1. Hold it. I’m a vinyasa kind of girl, so when my teachers tell me to hold a pose, I often think obscenities and glare at them when they turn their backs to me. I may not like it, but I know it’s good for me. So when I only have a few minutes to squeeze in a quick practice, I hold standing poses. When you hold a pose for long enough for it to feel a bit uncomfortable, you’re building muscle strength. But you’re also building strength of mind by showing yourself that you’re stronger than you think you are, which can be an invaluable gift! Resist the urge to pull at your top, brush the hair out of your face, or take sip of water–fidgeting takes your body and mind out of the pose.
2. Breathe into the area of sensation. Breathing is a huge part of every yoga asana. With every inhale imagine that you’re creating spaciousness in your body, and go just a little deeper with every exhale.
3. Pay attention. When you let your mind wander during a yoga pose, you’re putting yourself at risk for injuries. You also start to lose the quality of the pose and compromise its ability to work deeply in your body.
4. Relax. Scan your body. Are you holding tension anywhere in your body that’s not necessary? Your jaw? Your eyes? Your tongue? Your shoulders? Try to relax anything that doesn’t have to be tense in order to support you.

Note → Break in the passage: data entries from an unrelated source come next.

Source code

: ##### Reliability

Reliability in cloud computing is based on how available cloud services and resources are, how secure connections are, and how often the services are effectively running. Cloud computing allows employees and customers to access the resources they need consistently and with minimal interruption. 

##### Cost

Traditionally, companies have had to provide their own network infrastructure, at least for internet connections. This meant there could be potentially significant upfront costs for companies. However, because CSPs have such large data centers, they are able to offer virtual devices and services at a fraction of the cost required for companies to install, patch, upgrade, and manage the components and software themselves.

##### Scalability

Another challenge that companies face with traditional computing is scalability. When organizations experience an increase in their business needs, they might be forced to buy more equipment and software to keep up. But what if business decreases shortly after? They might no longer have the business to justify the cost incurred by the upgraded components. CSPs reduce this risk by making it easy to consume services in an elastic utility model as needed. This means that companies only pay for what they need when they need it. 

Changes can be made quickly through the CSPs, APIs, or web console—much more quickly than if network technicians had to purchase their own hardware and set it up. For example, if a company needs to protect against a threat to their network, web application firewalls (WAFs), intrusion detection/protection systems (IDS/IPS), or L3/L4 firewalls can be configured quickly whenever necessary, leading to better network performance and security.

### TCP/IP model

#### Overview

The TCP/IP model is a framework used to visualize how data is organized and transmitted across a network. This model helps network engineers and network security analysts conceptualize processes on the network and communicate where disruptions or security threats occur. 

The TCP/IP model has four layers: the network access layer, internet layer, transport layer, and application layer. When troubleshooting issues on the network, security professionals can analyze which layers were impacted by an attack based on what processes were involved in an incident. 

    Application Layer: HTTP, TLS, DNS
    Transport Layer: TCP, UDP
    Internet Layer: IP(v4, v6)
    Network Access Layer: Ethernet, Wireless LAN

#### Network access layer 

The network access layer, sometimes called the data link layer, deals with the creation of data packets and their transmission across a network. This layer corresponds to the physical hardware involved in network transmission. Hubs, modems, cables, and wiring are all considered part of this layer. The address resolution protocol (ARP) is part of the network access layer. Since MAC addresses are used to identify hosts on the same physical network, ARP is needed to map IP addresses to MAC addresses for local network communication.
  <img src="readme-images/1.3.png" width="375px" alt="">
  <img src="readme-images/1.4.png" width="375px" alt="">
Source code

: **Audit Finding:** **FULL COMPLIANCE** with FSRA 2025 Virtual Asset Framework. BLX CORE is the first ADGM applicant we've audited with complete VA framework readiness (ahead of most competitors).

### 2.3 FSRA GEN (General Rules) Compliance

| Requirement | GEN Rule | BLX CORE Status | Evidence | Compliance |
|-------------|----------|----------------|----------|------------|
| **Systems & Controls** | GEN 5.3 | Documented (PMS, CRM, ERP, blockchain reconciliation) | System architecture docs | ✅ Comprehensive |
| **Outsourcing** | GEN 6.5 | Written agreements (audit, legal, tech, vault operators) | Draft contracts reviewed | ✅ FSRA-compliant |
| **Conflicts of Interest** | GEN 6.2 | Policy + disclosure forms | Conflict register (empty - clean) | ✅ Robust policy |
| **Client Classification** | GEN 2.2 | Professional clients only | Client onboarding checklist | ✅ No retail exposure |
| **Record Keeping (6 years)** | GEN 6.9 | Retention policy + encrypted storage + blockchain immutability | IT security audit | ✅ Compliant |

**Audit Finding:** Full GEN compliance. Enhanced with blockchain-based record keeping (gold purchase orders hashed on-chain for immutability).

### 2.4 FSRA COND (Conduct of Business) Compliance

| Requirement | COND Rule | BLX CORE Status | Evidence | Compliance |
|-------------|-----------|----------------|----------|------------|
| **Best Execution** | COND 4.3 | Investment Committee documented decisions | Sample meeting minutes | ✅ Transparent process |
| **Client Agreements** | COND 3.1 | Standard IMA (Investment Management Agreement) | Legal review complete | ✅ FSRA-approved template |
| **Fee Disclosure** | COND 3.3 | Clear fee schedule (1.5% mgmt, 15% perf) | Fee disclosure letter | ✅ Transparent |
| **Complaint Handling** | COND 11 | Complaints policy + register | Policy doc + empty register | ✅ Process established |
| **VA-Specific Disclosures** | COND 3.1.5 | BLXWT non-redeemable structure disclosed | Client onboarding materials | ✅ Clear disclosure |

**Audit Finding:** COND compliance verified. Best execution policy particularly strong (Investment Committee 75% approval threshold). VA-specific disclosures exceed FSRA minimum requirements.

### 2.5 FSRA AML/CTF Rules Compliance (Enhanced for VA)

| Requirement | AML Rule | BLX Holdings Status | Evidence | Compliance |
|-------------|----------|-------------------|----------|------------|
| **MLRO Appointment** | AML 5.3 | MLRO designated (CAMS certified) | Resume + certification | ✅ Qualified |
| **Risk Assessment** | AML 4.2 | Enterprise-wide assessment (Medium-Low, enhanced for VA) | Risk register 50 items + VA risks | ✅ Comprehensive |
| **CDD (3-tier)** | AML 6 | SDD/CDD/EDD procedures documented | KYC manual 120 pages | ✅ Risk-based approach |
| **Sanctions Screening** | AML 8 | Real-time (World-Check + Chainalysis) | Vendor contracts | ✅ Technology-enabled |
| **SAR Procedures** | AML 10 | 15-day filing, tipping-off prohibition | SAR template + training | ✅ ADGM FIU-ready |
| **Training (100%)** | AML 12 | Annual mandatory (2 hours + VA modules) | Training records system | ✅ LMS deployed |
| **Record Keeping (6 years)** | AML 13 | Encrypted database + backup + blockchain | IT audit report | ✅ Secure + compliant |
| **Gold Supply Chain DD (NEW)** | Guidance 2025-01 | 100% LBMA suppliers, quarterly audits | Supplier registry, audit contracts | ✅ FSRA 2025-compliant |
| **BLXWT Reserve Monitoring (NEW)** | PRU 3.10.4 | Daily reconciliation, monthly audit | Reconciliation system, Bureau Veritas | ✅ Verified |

5. Change it up. If you practice how you’ve always practiced, you’ll get the same results you’ve always gotten. That’s not always a bad thing… But if you want to see real transformation happen, making little adjustments to the way you practice will make a huge difference. Little changes like lengthening your tailbone toward the floor, lifting your chest toward the sky, or firming your leg muscles and lifting your kneecaps can work a whole new set of muscles and help you get closer to a more challenging variation. Ask for your teachers help if you’re not sure what little adjustment you should work on.